Collected data
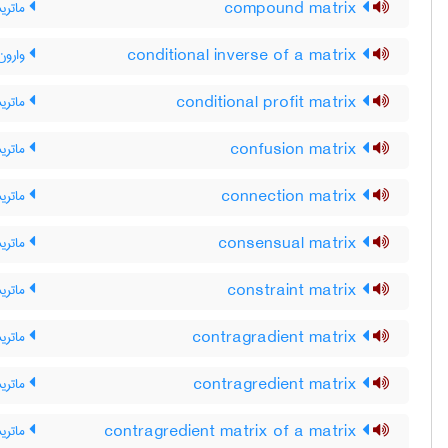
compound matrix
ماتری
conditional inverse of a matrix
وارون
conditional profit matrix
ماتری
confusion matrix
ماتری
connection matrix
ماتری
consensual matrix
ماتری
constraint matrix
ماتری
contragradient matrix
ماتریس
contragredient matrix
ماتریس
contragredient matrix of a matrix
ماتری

---

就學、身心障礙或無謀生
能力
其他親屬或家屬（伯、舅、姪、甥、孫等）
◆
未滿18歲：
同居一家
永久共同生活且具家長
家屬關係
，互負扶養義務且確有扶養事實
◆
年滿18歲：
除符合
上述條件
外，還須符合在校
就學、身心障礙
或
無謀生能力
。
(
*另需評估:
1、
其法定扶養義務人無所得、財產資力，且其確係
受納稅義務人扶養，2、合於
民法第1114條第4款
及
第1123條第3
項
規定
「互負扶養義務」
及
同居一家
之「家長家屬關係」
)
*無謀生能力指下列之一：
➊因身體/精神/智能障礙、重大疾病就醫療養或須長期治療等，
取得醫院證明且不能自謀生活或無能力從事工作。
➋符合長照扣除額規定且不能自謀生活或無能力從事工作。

EXERCISE DETAILS
Can you restate the lines starting with the line with "就學、身心障礙或無謀生" and going on through the line with "➋符合長照扣除額規定且不能自謀生活或無能力從事工作。", substituting "同住一戶" for each "同居一家" and leaving everything else unchanged?

EXERCISE RESPONSE
就學、身心障礙或無謀生
能力
其他親屬或家屬（伯、舅、姪、甥、孫等）
◆
未滿18歲：
同住一戶
永久共同生活且具家長
家屬關係
，互負扶養義務且確有扶養事實
◆
年滿18歲：
除符合
上述條件
外，還須符合在校
就學、身心障礙
或
無謀生能力
。
(
*另需評估:
1、
其法定扶養義務人無所得、財產資力，且其確係
受納稅義務人扶養，2、合於
民法第1114條第4款
及
第1123條第3
項
規定
「互負扶養義務」
及
同住一戶
之「家長家屬關係」
)
*無謀生能力指下列之一：
➊因身體/精神/智能障礙、重大疾病就醫療養或須長期治療等，
取得醫院證明且不能自謀生活或無能力從事工作。
➋符合長照扣除額規定且不能自謀生活或無能力從事工作。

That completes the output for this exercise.